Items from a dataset
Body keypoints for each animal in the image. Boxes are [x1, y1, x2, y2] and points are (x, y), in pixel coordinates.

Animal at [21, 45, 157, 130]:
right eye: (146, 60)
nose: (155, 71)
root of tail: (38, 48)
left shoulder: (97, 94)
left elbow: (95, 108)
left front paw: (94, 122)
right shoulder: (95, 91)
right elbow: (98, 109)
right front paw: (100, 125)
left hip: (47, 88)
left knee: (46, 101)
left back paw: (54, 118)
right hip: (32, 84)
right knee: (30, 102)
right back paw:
* * *
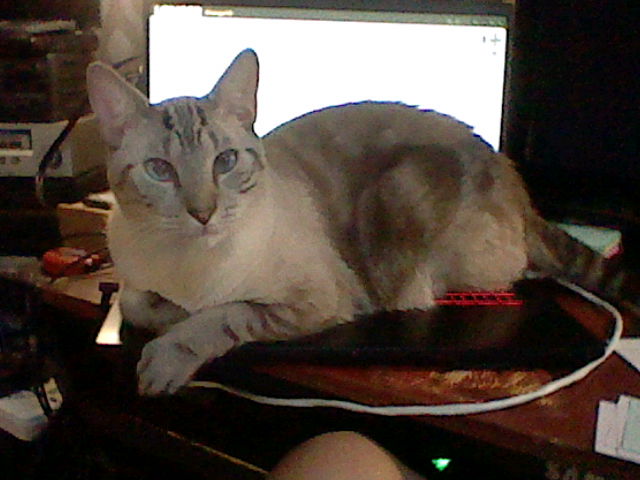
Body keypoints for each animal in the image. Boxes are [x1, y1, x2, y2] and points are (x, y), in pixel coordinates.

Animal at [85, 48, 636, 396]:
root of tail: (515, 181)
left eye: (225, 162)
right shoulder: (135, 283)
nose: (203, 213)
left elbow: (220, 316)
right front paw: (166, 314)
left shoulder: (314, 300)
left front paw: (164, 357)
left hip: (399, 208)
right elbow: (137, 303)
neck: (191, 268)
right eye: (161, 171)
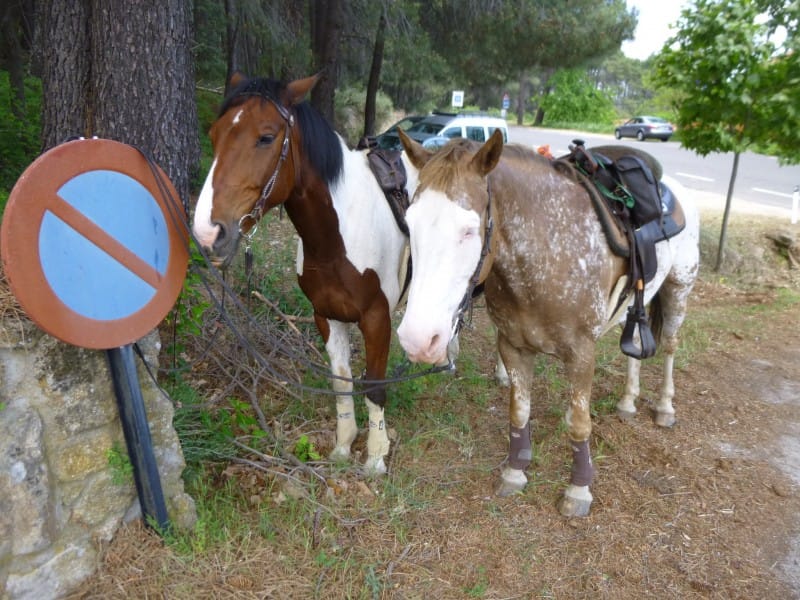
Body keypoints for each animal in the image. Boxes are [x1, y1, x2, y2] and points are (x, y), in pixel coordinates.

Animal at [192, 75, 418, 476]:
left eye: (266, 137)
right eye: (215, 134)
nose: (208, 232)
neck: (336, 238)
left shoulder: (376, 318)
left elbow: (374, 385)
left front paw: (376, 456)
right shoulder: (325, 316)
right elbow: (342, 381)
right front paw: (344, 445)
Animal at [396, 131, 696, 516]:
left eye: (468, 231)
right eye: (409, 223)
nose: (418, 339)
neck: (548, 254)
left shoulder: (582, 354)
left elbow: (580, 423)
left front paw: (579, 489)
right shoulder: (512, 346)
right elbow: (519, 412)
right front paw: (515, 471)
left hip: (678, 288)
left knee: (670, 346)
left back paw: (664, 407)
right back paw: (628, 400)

> [Your instructions]: Each line of the data that holds "front" should be reported.

> [Output for this task]:
left front paw: (94, 122)
right front paw: (100, 125)
right front paw: (166, 314)
left front paw: (164, 357)
left front paw: (376, 456)
right front paw: (344, 445)
left front paw: (579, 489)
right front paw: (515, 471)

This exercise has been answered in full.